Sena, sıradan bir genç kadındı; hayalleri, umutları ve sevdikleriyle dolu bir yaşam sürüyordu. Ancak, bir gün hayatının akışını değiştiren bir olay, onu, kadın cinayeti mağdurlarının sesi olmaya zorladı. Bugün, Sena’nın hikayesini paylaşarak, toplumda önemli bir farkındalık yaratmaya çalışıyoruz. Kadın cinayetleri, her geçen gün artan bir tehdit altında; kadınlar, sadece cinsiyetleri yüzünden hayatlarını kaybediyor. Sena, bu önemli meseleyi dile getirerek, konunun ciddiyetine dikkat çekmek istiyor.
Dünyanın birçok yerinde olduğu gibi, Türkiye’de de kadın cinayetleri durmaksızın devam ediyor. Her yıl yüzlerce kadın, evlerinde, iş yerlerinde veya sokaklarda vahşice öldürülüyor. Bu cinayetlerin arkasında yalnızca şiddet yok, aynı zamanda bir toplumsal sorun yatıyor. **Sena**, bu sorunla yüzleşmek üzere kolları sıvadı. 'Kadın cinayeti olarak anılmak istemiyorum' diyen Sena, aslında kaybolan hayatların, sona eren hikayelerin simgesi hale geldi. Kendisi, yalnızca bir kadın değil; kadın hakları için savaşan bir aktivist olarak, bu meseleye dikkat çekmek istiyor. “Her bir cinayet, bir ailenin yıkımı, bir toplumun kanaması demek” diyerek durumu özetleyen Sena, yaşanan bu acıları görmezden gelmenin artık mümkün olmadığını vurguluyor.
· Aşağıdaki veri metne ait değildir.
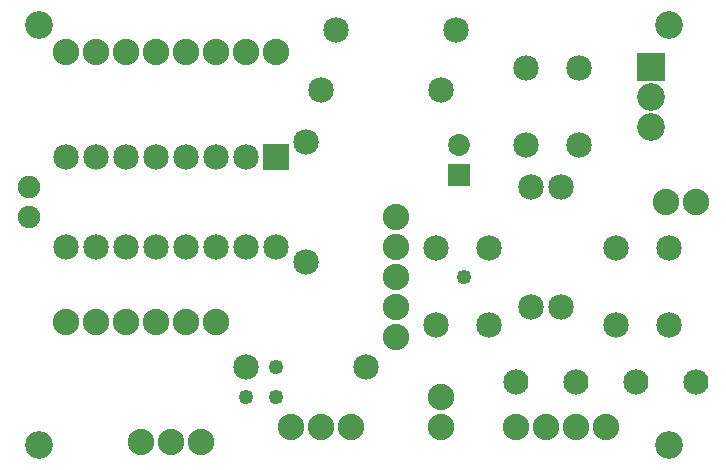
<source format=gbs>
G04 MADE WITH FRITZING*
G04 WWW.FRITZING.ORG*
G04 DOUBLE SIDED*
G04 HOLES PLATED*
G04 CONTOUR ON CENTER OF CONTOUR VECTOR*
%ASAXBY*%
%FSLAX23Y23*%
%MOIN*%
%OFA0B0*%
%SFA1.0B1.0*%
%ADD10C,0.049370*%
%ADD11C,0.092000*%
%ADD12C,0.092677*%
%ADD13C,0.072992*%
%ADD14C,0.085000*%
%ADD15C,0.088000*%
%ADD16C,0.084000*%
%ADD17C,0.075000*%
%ADD18R,0.092000X0.092000*%
%ADD19R,0.072992X0.072992*%
%ADD20R,0.085000X0.085000*%
%LNMASK0*%
G90*
G70*
G54D10*
X961Y361D03*
X1586Y661D03*
X861Y261D03*
X961Y261D03*
G54D11*
X2211Y1361D03*
X2211Y1261D03*
X2211Y1161D03*
G54D12*
X2271Y1503D03*
X2271Y103D03*
X171Y103D03*
X171Y1503D03*
G54D13*
X1571Y1003D03*
X1571Y1101D03*
X1571Y1003D03*
X1571Y1101D03*
G54D14*
X1971Y1103D03*
X1971Y1359D03*
X1794Y1103D03*
X1794Y1359D03*
X1971Y1103D03*
X1971Y1359D03*
X1794Y1103D03*
X1794Y1359D03*
X2271Y503D03*
X2271Y759D03*
X2094Y503D03*
X2094Y759D03*
X2271Y503D03*
X2271Y759D03*
X2094Y503D03*
X2094Y759D03*
X1671Y503D03*
X1671Y759D03*
X1494Y503D03*
X1494Y759D03*
X1671Y503D03*
X1671Y759D03*
X1494Y503D03*
X1494Y759D03*
X1161Y1486D03*
X1561Y1486D03*
X1811Y561D03*
X1811Y961D03*
X1911Y561D03*
X1911Y961D03*
X861Y361D03*
X1261Y361D03*
X1111Y1286D03*
X1511Y1286D03*
G54D15*
X1511Y161D03*
X1511Y261D03*
G54D14*
X1061Y711D03*
X1061Y1111D03*
G54D15*
X2261Y911D03*
X2361Y911D03*
X961Y1411D03*
X861Y1411D03*
X761Y1411D03*
X661Y1411D03*
X561Y1411D03*
X461Y1411D03*
X361Y1411D03*
X261Y1411D03*
X761Y511D03*
X661Y511D03*
X561Y511D03*
X461Y511D03*
X361Y511D03*
X261Y511D03*
G54D14*
X961Y1061D03*
X961Y761D03*
X861Y1061D03*
X861Y761D03*
X761Y1061D03*
X761Y761D03*
X661Y1061D03*
X661Y761D03*
X561Y1061D03*
X561Y761D03*
X461Y1061D03*
X461Y761D03*
X361Y1061D03*
X361Y761D03*
X261Y1061D03*
X261Y761D03*
G54D15*
X1761Y161D03*
X1861Y161D03*
X1961Y161D03*
X2061Y161D03*
X711Y111D03*
X611Y111D03*
X511Y111D03*
X1211Y161D03*
X1111Y161D03*
X1011Y161D03*
G54D16*
X2361Y311D03*
X2161Y311D03*
X1961Y311D03*
X1761Y311D03*
G54D15*
X1361Y861D03*
X1361Y761D03*
X1361Y661D03*
X1361Y561D03*
X1361Y461D03*
G54D17*
X136Y961D03*
X136Y861D03*
G54D18*
X2211Y1361D03*
G54D19*
X1571Y1003D03*
X1571Y1003D03*
G54D20*
X961Y1061D03*
G04 End of Mask0*
M02*
</source>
Sena, kendi hikayesinin ötesinde, kadın cinayetlerine karşı bir mücadele başlattı. Sosyal medya üzerinden düzenlediği kampanyalarla, binlerce kadının sesi oldu. Farkındalık yaratmak amacıyla seminerler düzenliyor, okullarda genç nesillere yönelik eğitim çalışmalarına katılıyor. "Bir kadının hayatı, bir akşam yemeği veya bir ilişkideki sorun sebebiyle son bulmamalıdır" diyen Sena, toplumsal cinsiyet eşitliği konusunda bilinçlenmenin önemine dikkat çekiyor.
Toplumun farklı kesimlerinden insanların katıldığı etkinlikler düzenleyerek, kadın cinayetlerine karşı duruş sergileyen Sena, aynı zamanda medyanın bu konudaki sorumluluğunu da gündeme getiriyor. "Medya, bu haberleri verirken çok dikkatli olmalı. Kadınları kurban olarak değil, güçlü bireyler olarak tanıtmalı" diye ekliyor. Kadın cinayetleri hakkında konuşulmadığı bir ortamda, her bir kadın, potansiyel bir kurban haline geliyor.
Umarız ki Sena gibi cesur kadınların mücadelesi, birçok insanı etkileyerek, toplumsal değişim yaratır. Kadın cinayetlerinin sona ermesi için yalnızca hukuki düzenlemeler yeterli değildir; toplumda bir zihniyet değişikliği gerektiği aşikar. Sena, kadınların kendi haklarını savunması gerektiğinin altını çiziyor ve “Hepimiz bu dünyayı paylaşmak zorundayız. Birlikte güçlü olabiliriz!” diyor.
Sena’nın mücadelesi, sadece kendi hikayesinin ötesine geçerek, binlerce kadının sesi olmaktadır. Herkesin kendi hikayesinde bir fark yaratabileceğini gösteriyor. Senin hikayen ne? Kadın cinayetlerine dikkat çekmek için sen de sesini yükselt!